Bingham Bryan was put into custody under the alleged motive of robbery on January 25, 1910, by the Chatham County Sheriff's Department. It was believed Gribble had an old trunk filled with wills, stocks, and other valuable things. At the time of the murders, Bryan was the yardman for the property, and it was believed he knew the contents of the trunk.

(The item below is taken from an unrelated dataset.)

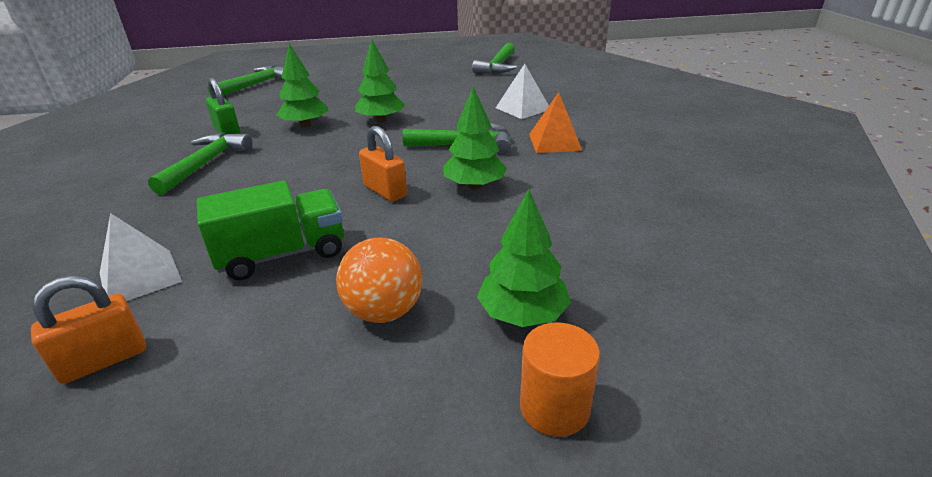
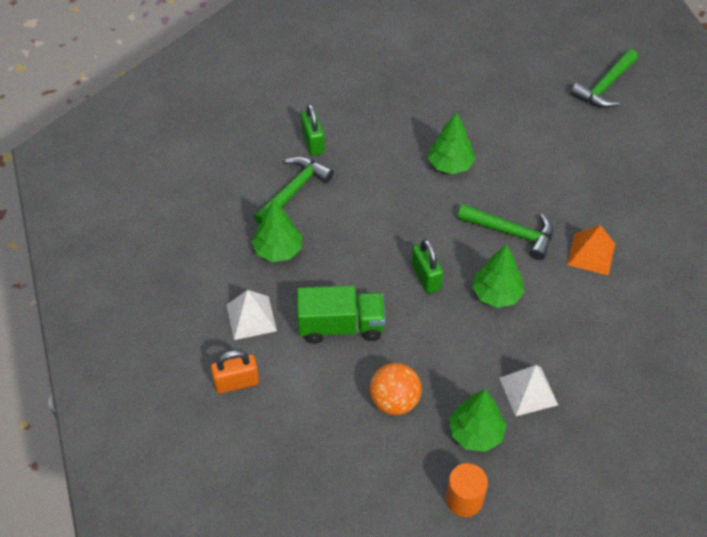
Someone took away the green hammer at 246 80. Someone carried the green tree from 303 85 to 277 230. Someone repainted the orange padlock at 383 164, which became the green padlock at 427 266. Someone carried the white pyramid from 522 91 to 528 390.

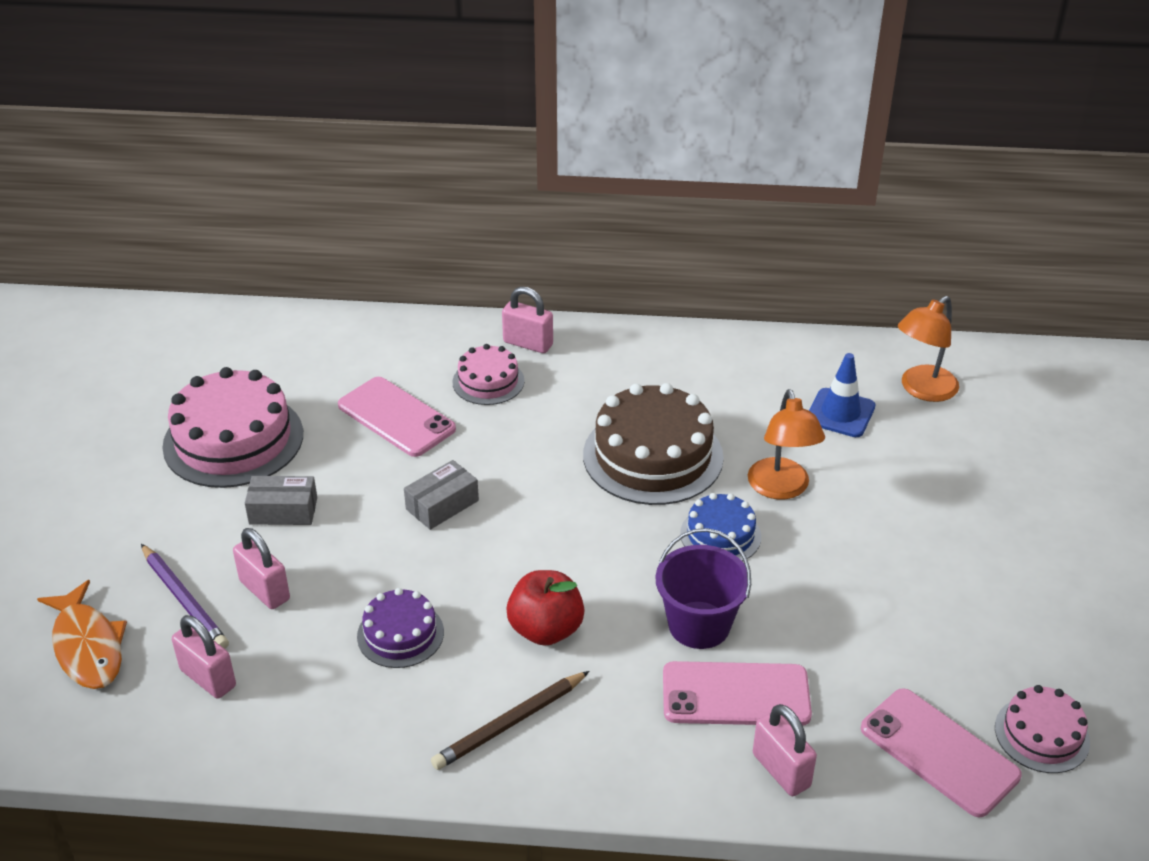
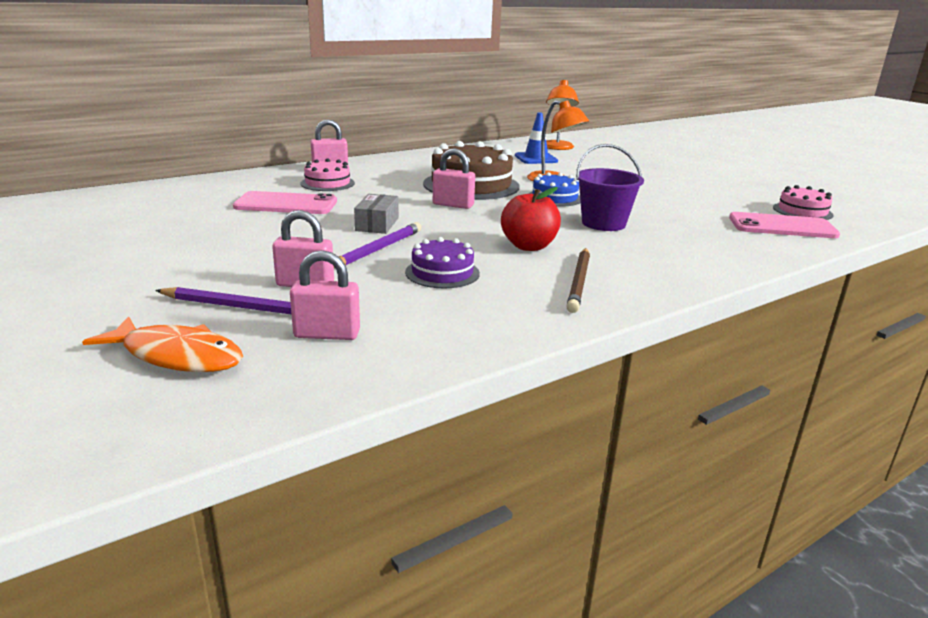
Someone took away the pink cake at 232 427. Someone took away the grey box at 281 500. Someone took away the pink phone at 737 693. Someone carried the pink padlock from 785 750 to 454 178. Someone put down the purple pencil at 378 245.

He was held, but never put on trial for the murders, as there was no evidence against him.

John Coker was also put on trial for the murders, but was the charges were dismissed before being sent to a jury deliberation, due to lack of evidence and unreliable witnesses.

== Tourist attraction ==
In 1944, the Gribble House and surrounding buildings were torn down to build the 15,000-square-foot warehouse that stands there now, located at 234 Martin Luther King Jr. Boulevard in Savannah. The warehouse is the former site of ghost tours, and was featured in an episode of Ghost Adventures in 2014.